As countless photos from space can attest, Earth is round—the "Blue Marble," as astronauts have affectionately dubbed it. Appearances, however, can be deceiving. Planet Earth is not, in fact, perfectly round.
This is not to say Earth is flat. Well before Columbus sailed the ocean blue, Aristotle and other ancient Greek scholars proposed that Earth was round. This was based on a number of observations, such as the fact that departing ships not only appeared smaller as they sailed away but also seemed to sink into the horizon, as one might expect if sailing across a ball says geographer Bill Carstensen of Virginia Tech in Blacksburg.
Isaac Newton first proposed that Earth was not perfectly round. Instead, he suggested it was an oblate spheroid—a sphere that is squashed at its poles and swollen at the equator. He was correct and, because of this bulge, the distance from Earth's center to sea level is roughly 21 kilometers (13 miles) greater at the equator than at the poles.
Instead of Earth being like a spinning top made of steel, explains geologist Vic Baker at the University of Arizona in Tucson it has "a bit of plasticity that allows the shape to deform very slightly. The effect would be similar to spinning a bit of Silly Putty, though Earth's plasticity is much, much less than that of the silicone plastic clay so familiar to children."
Our globe, however, is not even a perfect oblate spheroid, because mass is distributed unevenly within the planet. The greater a concentration of mass is, the stronger its gravitational pull, "creating bumps around the globe," says geologist Joe Meert at the University of Florida in Gainesville.
Earth's shape also changes over time due to a menagerie of other dynamic factors. Mass shifts around inside the planet, altering those gravitational anomalies. Mountains and valleys emerge and disappear due to plate tectonics. Occasionally meteors crater the surface. And the gravitational pull of the moon and sun not only cause ocean and atmospheric tides but earth tides as well.
In addition, the changing weight of the oceans and atmosphere can cause deformations of the crust "on the order of a centimeter or so," notes geophysicist Richard Gross at the Jet Propulsion Laboratory in Pasadena, Calif. "There's also postglacial rebound, with the crust and mantle that were depressed by the huge ice sheets that sat on the surface during the last ice age now rebounding upward on the order of a centimeter a year."
Moreover, to even out Earth's imbalanced distribution of mass and stabilize its spin, "the entire surface of the Earth will rotate and try to redistribute mass along the equator, a process called true polar wander," Meert says.
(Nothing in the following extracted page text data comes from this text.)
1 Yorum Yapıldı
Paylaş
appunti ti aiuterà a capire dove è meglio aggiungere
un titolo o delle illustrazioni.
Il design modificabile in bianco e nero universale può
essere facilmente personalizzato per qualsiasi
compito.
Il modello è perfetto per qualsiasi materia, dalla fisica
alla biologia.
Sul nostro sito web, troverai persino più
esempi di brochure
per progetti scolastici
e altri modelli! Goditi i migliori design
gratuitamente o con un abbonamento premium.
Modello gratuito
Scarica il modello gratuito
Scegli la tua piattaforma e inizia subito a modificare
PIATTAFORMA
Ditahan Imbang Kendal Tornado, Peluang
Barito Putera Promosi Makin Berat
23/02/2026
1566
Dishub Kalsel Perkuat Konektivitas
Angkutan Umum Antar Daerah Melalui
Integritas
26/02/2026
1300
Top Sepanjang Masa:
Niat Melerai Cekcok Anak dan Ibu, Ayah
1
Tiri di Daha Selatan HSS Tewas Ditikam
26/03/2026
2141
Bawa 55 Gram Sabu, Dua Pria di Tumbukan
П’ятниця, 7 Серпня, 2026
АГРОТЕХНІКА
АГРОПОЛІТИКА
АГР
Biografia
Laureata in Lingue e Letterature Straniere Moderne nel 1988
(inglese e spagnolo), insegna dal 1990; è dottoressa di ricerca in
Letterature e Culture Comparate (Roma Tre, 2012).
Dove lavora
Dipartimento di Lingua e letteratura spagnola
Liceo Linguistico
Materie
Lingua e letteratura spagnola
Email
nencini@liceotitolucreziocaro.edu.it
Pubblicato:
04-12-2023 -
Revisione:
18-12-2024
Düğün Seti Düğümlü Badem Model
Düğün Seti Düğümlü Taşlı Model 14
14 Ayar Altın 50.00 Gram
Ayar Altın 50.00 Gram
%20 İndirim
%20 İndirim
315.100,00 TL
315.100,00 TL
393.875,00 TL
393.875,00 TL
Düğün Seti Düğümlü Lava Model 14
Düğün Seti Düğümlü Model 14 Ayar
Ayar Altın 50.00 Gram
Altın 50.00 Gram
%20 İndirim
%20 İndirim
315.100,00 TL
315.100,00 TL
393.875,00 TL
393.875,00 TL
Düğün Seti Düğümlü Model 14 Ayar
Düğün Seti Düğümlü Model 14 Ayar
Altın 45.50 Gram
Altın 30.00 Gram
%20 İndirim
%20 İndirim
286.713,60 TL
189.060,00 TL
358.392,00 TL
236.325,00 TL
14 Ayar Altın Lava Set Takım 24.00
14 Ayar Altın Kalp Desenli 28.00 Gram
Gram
To keep track of Earth's shape, scientists now position thousands of Global Positioning System receivers on the ground that can detect changes in their elevation of a few millimeters, Gross says. Another method, dubbed satellite laser ranging, fires visible-wavelength lasers from a few dozen ground stations at satellites. Any changes detected in their orbits correspond to gravitational anomalies and thus mass distributions inside the planet. Still another technique, very long baseline interferometry, has radio telescopes on the ground listen to extragalactic radio waves to detect changes in the positions of the ground stations. It may not take much technology to understand that Earth is not perfectly round, but it takes quite a bit of effort and equipment to determine its true shape.